* _Required work_: Only lines holding "filter" are wanted; copy each of them from the records below.

(Saved entries)
================================

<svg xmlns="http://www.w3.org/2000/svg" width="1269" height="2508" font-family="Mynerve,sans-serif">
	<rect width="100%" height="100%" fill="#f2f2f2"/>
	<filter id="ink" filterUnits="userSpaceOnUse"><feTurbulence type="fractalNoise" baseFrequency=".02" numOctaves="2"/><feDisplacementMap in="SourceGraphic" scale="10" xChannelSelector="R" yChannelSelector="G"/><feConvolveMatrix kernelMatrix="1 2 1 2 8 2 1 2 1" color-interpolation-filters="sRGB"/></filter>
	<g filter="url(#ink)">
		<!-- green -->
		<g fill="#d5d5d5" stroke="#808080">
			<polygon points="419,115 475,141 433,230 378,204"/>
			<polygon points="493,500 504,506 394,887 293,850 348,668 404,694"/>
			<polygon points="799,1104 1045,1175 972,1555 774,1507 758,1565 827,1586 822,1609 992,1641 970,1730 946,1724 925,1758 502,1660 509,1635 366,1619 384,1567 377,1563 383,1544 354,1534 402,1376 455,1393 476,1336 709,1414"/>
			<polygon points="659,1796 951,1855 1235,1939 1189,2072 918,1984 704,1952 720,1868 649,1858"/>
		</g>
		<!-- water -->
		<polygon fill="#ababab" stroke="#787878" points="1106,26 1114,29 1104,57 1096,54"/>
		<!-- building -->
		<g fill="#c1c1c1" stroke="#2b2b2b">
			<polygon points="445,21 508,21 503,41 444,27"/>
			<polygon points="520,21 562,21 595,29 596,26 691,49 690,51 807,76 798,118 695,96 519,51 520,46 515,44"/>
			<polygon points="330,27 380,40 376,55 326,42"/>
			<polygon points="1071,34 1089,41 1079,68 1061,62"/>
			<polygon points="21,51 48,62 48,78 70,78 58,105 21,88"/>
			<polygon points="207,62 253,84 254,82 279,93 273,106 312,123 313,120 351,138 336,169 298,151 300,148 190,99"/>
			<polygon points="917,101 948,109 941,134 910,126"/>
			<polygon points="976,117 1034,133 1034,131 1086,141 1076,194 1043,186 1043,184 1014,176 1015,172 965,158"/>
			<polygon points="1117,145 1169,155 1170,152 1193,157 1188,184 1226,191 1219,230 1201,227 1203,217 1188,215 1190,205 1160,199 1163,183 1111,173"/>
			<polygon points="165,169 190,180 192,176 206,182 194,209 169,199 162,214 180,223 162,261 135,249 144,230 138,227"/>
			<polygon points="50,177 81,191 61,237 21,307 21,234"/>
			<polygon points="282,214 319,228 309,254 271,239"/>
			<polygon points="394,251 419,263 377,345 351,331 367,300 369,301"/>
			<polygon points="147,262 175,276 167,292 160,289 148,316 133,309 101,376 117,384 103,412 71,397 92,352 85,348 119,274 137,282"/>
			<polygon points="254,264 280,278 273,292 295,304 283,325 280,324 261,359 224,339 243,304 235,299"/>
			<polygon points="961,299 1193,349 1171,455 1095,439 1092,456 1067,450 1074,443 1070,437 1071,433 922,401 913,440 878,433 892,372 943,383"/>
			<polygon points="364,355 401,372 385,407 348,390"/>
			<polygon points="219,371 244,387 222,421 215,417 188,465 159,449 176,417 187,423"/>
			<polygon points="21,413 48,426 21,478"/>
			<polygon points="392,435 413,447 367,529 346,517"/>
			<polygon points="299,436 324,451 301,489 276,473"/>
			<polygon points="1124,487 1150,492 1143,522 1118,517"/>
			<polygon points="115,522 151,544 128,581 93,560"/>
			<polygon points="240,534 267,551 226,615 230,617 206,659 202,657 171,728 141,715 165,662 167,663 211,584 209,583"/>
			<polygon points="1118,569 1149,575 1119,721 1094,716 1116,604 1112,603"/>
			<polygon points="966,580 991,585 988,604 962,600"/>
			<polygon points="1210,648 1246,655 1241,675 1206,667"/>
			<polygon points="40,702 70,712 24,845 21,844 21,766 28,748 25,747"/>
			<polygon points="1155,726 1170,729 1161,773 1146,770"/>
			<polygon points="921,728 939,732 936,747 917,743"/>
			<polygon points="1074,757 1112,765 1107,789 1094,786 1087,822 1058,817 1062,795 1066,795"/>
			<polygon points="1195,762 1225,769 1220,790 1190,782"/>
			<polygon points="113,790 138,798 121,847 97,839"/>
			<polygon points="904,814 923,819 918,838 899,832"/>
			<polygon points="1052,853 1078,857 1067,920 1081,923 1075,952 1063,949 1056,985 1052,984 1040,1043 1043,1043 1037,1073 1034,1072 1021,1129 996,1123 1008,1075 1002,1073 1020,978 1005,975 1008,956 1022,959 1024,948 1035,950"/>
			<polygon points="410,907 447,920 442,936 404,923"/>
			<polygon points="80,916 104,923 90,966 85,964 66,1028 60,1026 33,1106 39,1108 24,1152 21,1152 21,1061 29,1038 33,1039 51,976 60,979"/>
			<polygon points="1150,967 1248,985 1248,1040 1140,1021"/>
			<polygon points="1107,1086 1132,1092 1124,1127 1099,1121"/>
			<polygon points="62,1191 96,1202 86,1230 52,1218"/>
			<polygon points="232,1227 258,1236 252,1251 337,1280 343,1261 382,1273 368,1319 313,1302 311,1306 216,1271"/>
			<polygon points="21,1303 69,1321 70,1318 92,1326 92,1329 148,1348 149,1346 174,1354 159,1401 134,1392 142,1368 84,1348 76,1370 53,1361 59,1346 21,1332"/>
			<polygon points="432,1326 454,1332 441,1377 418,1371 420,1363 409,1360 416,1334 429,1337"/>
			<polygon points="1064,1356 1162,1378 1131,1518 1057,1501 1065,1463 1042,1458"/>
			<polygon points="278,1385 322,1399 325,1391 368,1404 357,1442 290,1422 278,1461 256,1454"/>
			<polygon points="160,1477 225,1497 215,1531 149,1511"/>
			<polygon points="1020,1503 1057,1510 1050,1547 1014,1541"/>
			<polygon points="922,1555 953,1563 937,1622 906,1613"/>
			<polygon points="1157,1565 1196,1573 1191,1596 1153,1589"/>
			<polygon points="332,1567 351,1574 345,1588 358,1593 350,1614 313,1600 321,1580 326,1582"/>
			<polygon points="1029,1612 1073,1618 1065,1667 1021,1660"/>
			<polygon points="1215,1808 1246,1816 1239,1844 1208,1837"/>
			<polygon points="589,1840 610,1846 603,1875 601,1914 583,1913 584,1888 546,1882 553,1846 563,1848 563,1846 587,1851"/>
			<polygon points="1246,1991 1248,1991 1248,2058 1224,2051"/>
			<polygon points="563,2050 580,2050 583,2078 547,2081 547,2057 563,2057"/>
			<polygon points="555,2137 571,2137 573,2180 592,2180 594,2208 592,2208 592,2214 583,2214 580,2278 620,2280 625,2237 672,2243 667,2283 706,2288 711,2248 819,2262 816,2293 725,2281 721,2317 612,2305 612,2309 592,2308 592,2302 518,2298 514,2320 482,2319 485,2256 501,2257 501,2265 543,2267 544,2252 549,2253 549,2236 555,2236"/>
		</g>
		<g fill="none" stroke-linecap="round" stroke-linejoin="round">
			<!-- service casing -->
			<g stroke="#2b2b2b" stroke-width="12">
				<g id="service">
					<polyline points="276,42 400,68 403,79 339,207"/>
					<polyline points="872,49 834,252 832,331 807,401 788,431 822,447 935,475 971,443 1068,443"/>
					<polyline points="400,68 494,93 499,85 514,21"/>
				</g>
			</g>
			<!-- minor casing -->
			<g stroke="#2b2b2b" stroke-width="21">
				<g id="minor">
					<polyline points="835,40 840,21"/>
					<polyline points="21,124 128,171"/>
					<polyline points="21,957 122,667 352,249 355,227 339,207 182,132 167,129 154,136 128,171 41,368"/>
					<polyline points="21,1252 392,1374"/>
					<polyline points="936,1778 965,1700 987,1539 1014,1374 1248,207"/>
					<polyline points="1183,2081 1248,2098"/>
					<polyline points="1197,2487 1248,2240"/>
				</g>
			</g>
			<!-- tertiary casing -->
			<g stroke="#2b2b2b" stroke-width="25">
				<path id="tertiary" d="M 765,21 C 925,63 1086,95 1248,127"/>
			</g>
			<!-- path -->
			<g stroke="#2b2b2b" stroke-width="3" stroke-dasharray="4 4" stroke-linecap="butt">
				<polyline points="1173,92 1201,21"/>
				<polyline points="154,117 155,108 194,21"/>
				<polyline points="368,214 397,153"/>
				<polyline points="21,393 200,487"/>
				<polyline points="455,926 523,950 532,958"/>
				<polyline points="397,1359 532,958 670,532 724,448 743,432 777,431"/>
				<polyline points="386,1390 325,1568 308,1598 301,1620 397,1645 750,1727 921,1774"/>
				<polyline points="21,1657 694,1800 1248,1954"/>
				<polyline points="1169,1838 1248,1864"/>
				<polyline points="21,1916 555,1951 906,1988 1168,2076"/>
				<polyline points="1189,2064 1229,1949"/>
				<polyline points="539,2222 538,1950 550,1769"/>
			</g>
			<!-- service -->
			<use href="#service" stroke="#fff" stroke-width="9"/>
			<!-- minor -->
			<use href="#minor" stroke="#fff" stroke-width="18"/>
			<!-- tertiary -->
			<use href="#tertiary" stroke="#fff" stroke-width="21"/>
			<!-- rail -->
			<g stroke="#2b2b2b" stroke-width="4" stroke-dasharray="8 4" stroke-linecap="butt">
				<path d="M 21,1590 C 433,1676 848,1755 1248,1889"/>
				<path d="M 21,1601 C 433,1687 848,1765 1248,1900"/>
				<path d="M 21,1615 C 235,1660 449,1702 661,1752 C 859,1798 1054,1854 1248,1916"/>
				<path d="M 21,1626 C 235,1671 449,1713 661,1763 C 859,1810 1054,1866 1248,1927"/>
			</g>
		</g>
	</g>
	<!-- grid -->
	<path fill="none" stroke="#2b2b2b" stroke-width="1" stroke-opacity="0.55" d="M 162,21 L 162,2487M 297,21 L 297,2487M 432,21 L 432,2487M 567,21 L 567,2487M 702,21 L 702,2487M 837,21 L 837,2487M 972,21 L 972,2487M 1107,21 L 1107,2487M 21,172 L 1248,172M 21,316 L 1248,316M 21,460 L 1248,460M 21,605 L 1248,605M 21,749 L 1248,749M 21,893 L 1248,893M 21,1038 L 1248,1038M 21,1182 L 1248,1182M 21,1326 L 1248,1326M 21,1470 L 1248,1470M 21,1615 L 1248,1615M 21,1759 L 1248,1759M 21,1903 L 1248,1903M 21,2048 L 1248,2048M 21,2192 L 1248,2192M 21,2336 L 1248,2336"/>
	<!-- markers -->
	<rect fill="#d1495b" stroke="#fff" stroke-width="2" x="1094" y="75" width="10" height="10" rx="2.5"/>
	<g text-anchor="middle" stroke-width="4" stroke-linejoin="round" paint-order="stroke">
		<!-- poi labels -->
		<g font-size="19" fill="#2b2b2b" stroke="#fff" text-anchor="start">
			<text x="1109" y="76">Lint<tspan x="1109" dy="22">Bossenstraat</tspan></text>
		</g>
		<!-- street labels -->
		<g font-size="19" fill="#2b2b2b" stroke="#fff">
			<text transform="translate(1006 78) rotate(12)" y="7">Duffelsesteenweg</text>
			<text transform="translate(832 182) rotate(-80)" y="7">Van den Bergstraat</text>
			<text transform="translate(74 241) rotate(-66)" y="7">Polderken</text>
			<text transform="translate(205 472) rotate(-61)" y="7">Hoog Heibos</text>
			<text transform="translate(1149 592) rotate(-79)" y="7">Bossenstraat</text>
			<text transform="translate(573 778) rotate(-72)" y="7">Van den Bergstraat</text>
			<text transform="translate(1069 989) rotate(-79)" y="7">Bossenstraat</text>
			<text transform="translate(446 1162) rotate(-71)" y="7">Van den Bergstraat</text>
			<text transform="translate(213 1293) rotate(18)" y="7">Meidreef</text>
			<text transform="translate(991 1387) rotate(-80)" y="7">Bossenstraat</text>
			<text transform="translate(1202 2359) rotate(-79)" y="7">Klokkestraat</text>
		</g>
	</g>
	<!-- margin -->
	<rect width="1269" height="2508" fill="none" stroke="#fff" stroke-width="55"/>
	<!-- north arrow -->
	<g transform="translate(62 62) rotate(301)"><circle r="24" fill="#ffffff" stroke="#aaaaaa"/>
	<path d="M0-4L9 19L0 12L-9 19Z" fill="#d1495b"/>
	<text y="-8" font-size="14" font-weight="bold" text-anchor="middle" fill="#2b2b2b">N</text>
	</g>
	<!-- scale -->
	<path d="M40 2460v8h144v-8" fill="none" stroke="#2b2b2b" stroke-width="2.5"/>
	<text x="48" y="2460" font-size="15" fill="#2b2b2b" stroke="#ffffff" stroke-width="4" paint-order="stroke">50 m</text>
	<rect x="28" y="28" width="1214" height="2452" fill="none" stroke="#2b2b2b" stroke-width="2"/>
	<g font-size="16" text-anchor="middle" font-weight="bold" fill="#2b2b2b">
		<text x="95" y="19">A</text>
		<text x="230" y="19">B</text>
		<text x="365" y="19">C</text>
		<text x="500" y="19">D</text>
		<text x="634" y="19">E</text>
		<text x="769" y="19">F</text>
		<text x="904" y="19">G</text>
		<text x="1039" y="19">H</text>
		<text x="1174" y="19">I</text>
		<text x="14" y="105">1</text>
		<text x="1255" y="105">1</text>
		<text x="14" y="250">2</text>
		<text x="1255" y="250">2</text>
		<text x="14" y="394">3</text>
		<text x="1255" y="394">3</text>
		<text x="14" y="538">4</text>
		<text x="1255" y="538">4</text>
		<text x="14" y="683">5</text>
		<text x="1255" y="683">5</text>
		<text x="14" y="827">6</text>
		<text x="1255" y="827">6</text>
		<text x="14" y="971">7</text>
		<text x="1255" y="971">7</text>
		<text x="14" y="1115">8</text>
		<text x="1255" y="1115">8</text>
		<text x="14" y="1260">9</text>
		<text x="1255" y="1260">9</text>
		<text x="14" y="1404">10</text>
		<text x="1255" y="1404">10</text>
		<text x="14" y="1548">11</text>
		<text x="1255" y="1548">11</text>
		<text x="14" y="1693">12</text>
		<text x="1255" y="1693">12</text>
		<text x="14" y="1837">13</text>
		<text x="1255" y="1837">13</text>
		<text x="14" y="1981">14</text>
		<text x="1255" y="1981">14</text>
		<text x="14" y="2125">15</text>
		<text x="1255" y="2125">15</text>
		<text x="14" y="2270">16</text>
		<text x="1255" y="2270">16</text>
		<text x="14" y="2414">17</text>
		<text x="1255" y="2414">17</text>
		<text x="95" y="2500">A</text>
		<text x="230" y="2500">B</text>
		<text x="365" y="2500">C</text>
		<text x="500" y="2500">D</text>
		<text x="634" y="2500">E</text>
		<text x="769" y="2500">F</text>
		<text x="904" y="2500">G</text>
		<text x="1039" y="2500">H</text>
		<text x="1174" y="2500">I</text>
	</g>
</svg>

================================

* _Output of the exercise_:
	<filter id="ink" filterUnits="userSpaceOnUse"><feTurbulence type="fractalNoise" baseFrequency=".02" numOctaves="2"/><feDisplacementMap in="SourceGraphic" scale="10" xChannelSelector="R" yChannelSelector="G"/><feConvolveMatrix kernelMatrix="1 2 1 2 8 2 1 2 1" color-interpolation-filters="sRGB"/></filter>
	<g filter="url(#ink)">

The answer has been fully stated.